94 entrées payantes à cette soirée-rencontre avec l’AFPS 49 au cinéma « Les 400 Coups ».
Elle a été suivie d’un débat animé et passionnant qui, à lui seul, a fait tout l’intérêt d’une telle soirée.
L’unanimité s’est faite assez facilement sur les qualités cinématographiques de l’œuvre, et le parti pris résolument féministe du réalisateur qui dénonce avec force la double oppression que subissent les femmes palestiniennes.
Mais le film a soulevé aussi d’assez vives critiques du public.
Le réalisateur, à travers les faiblesses et la psychologie de ses personnages, revendique une forme d’universalité.
Ce faisant, on pourrait croire, et plusieurs participants ont souligné cet aspect, qu’il dépolitise fortement la question de l’occupation (même si le personnage de Reem refuse de trahir ses valeurs et son pays).
Mais les traumatismes individuels de Hasan et Huda qui nous sont donnés à voir sont bien liés explicitement à la situation d’être à la merci d’une puissance occupante toute-puissante et non pas des décompensations de personnages affectés de troubles mentaux ou victimes d’une histoire personnelle ou familiale pouvant expliquer leurs actes de trahison.

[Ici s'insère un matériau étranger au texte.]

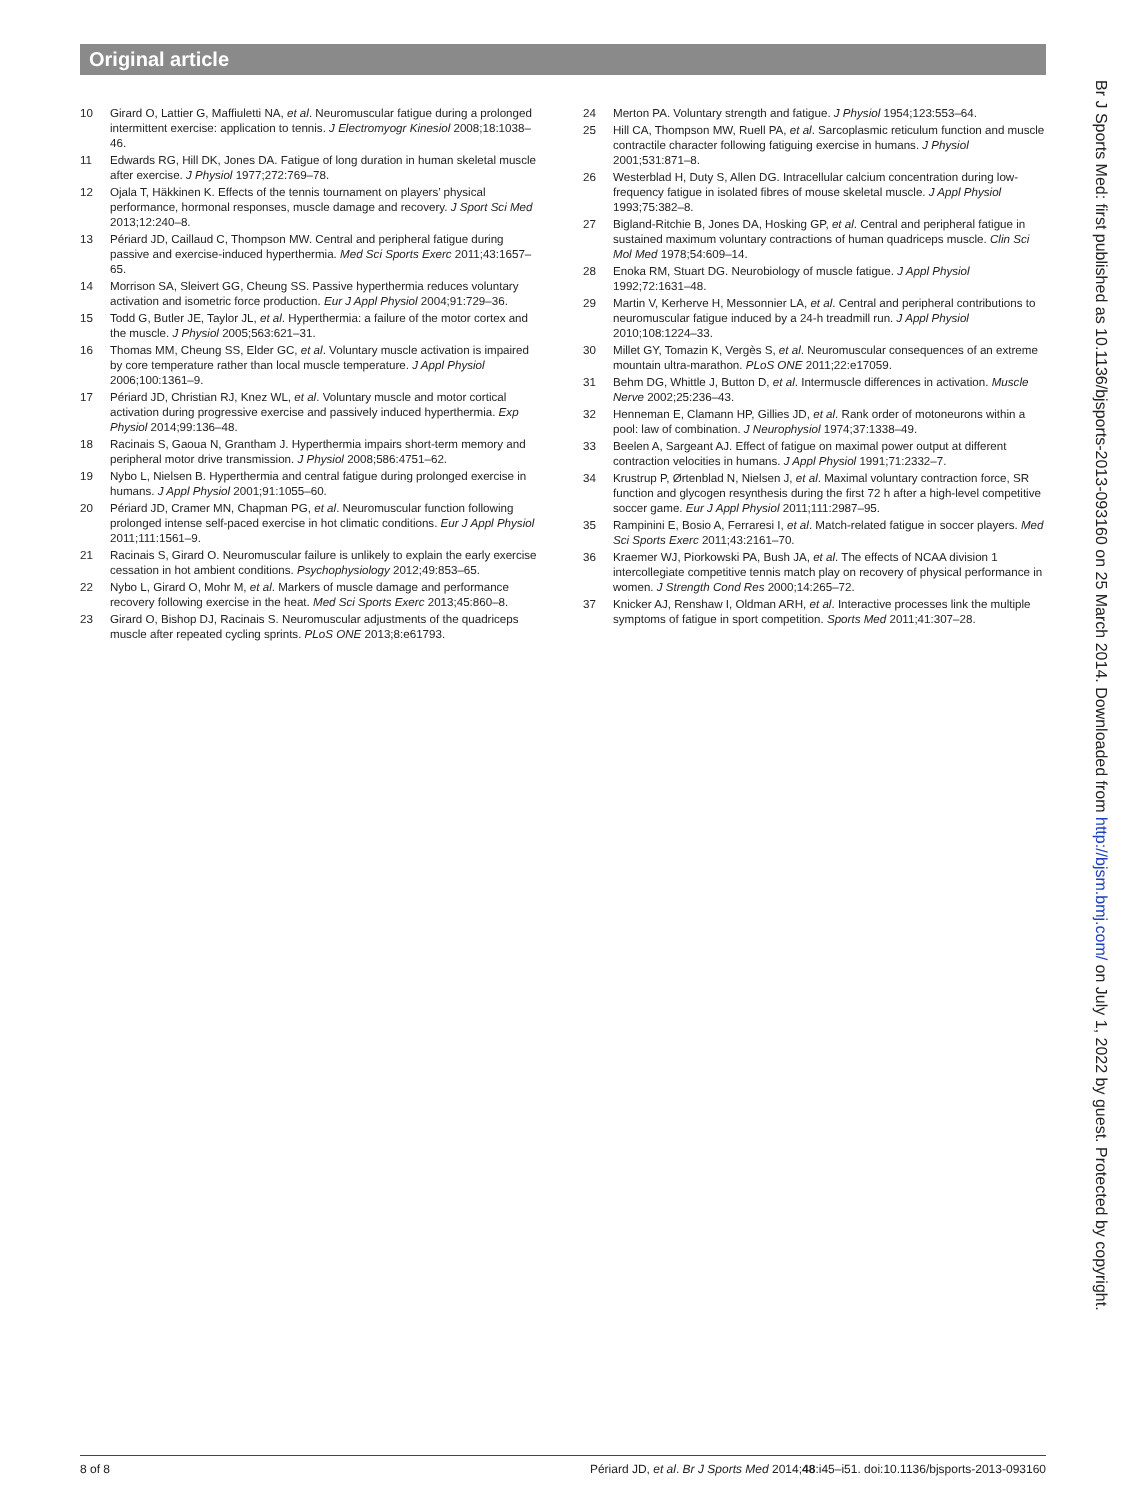Original article
10 Girard O, Lattier G, Maffiuletti NA, et al. Neuromuscular fatigue during a prolonged intermittent exercise: application to tennis. J Electromyogr Kinesiol 2008;18:1038–46.
11 Edwards RG, Hill DK, Jones DA. Fatigue of long duration in human skeletal muscle after exercise. J Physiol 1977;272:769–78.
12 Ojala T, Häkkinen K. Effects of the tennis tournament on players’ physical performance, hormonal responses, muscle damage and recovery. J Sport Sci Med 2013;12:240–8.
13 Périard JD, Caillaud C, Thompson MW. Central and peripheral fatigue during passive and exercise-induced hyperthermia. Med Sci Sports Exerc 2011;43:1657–65.
14 Morrison SA, Sleivert GG, Cheung SS. Passive hyperthermia reduces voluntary activation and isometric force production. Eur J Appl Physiol 2004;91:729–36.
15 Todd G, Butler JE, Taylor JL, et al. Hyperthermia: a failure of the motor cortex and the muscle. J Physiol 2005;563:621–31.
16 Thomas MM, Cheung SS, Elder GC, et al. Voluntary muscle activation is impaired by core temperature rather than local muscle temperature. J Appl Physiol 2006;100:1361–9.
17 Périard JD, Christian RJ, Knez WL, et al. Voluntary muscle and motor cortical activation during progressive exercise and passively induced hyperthermia. Exp Physiol 2014;99:136–48.
18 Racinais S, Gaoua N, Grantham J. Hyperthermia impairs short-term memory and peripheral motor drive transmission. J Physiol 2008;586:4751–62.
19 Nybo L, Nielsen B. Hyperthermia and central fatigue during prolonged exercise in humans. J Appl Physiol 2001;91:1055–60.
20 Périard JD, Cramer MN, Chapman PG, et al. Neuromuscular function following prolonged intense self-paced exercise in hot climatic conditions. Eur J Appl Physiol 2011;111:1561–9.
21 Racinais S, Girard O. Neuromuscular failure is unlikely to explain the early exercise cessation in hot ambient conditions. Psychophysiology 2012;49:853–65.
22 Nybo L, Girard O, Mohr M, et al. Markers of muscle damage and performance recovery following exercise in the heat. Med Sci Sports Exerc 2013;45:860–8.
23 Girard O, Bishop DJ, Racinais S. Neuromuscular adjustments of the quadriceps muscle after repeated cycling sprints. PLoS ONE 2013;8:e61793.
24 Merton PA. Voluntary strength and fatigue. J Physiol 1954;123:553–64.
25 Hill CA, Thompson MW, Ruell PA, et al. Sarcoplasmic reticulum function and muscle contractile character following fatiguing exercise in humans. J Physiol 2001;531:871–8.
26 Westerblad H, Duty S, Allen DG. Intracellular calcium concentration during low-frequency fatigue in isolated fibres of mouse skeletal muscle. J Appl Physiol 1993;75:382–8.
27 Bigland-Ritchie B, Jones DA, Hosking GP, et al. Central and peripheral fatigue in sustained maximum voluntary contractions of human quadriceps muscle. Clin Sci Mol Med 1978;54:609–14.
28 Enoka RM, Stuart DG. Neurobiology of muscle fatigue. J Appl Physiol 1992;72:1631–48.
29 Martin V, Kerherve H, Messonnier LA, et al. Central and peripheral contributions to neuromuscular fatigue induced by a 24-h treadmill run. J Appl Physiol 2010;108:1224–33.
30 Millet GY, Tomazin K, Vergès S, et al. Neuromuscular consequences of an extreme mountain ultra-marathon. PLoS ONE 2011;22:e17059.
31 Behm DG, Whittle J, Button D, et al. Intermuscle differences in activation. Muscle Nerve 2002;25:236–43.
32 Henneman E, Clamann HP, Gillies JD, et al. Rank order of motoneurons within a pool: law of combination. J Neurophysiol 1974;37:1338–49.
33 Beelen A, Sargeant AJ. Effect of fatigue on maximal power output at different contraction velocities in humans. J Appl Physiol 1991;71:2332–7.
34 Krustrup P, Ørtenblad N, Nielsen J, et al. Maximal voluntary contraction force, SR function and glycogen resynthesis during the first 72 h after a high-level competitive soccer game. Eur J Appl Physiol 2011;111:2987–95.
35 Rampinini E, Bosio A, Ferraresi I, et al. Match-related fatigue in soccer players. Med Sci Sports Exerc 2011;43:2161–70.
36 Kraemer WJ, Piorkowski PA, Bush JA, et al. The effects of NCAA division 1 intercollegiate competitive tennis match play on recovery of physical performance in women. J Strength Cond Res 2000;14:265–72.
37 Knicker AJ, Renshaw I, Oldman ARH, et al. Interactive processes link the multiple symptoms of fatigue in sport competition. Sports Med 2011;41:307–28.
Br J Sports Med: first published as 10.1136/bjsports-2013-093160 on 25 March 2014. Downloaded from http://bjsm.bmj.com/ on July 1, 2022 by guest. Protected by copyright.
8 of 8 Périard JD, et al. Br J Sports Med 2014;48:i45–i51. doi:10.1136/bjsports-2013-093160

En fait, cette occupation prolongée amène à confondre causes et conséquences. Les causes ne sont pas à chercher dans la psychologie des personnages (ils réagissent comme ils peuvent avec ce qu’ils sont) mais dans l’origine de leurs traumatismes qui explicitement dans le film est bien dûe au fait de vivre sous occupation depuis plusieurs générations sans issue de sortie perceptible.
C’est aussi la raison pour laquelle la « collaboration sécuritaire » entre l’Autorité palestinienne et Israël, qui est si solidement installée dans le quotidien, participe à l’incorporation d’une « certaine normalité » de l’occupation dans la vie psychique des Palestiniens, hommes et femmes. Ce qui peut expliquer les interventions de Palestiniens lors du débat qui ont trouvé que le « piège » de Huda apparaît aujourd’hui assez peu crédible, même si des « coups tordus » incontrôlables sont toujours possibles.
Reste un constat : l’occupation broie les vies des Palestiniens qui y sont soumis.
Restent également deux questions :
Alors que les critiques des incohérences de nos sociétés par le cinéma occidental fonctionnent pour nous comme une évidence … jusqu’où sommes-nous prêts à accepter leur équivalent en Palestine sans craindre qu’elles ne viennent masquer l’insupportable oppression coloniale ?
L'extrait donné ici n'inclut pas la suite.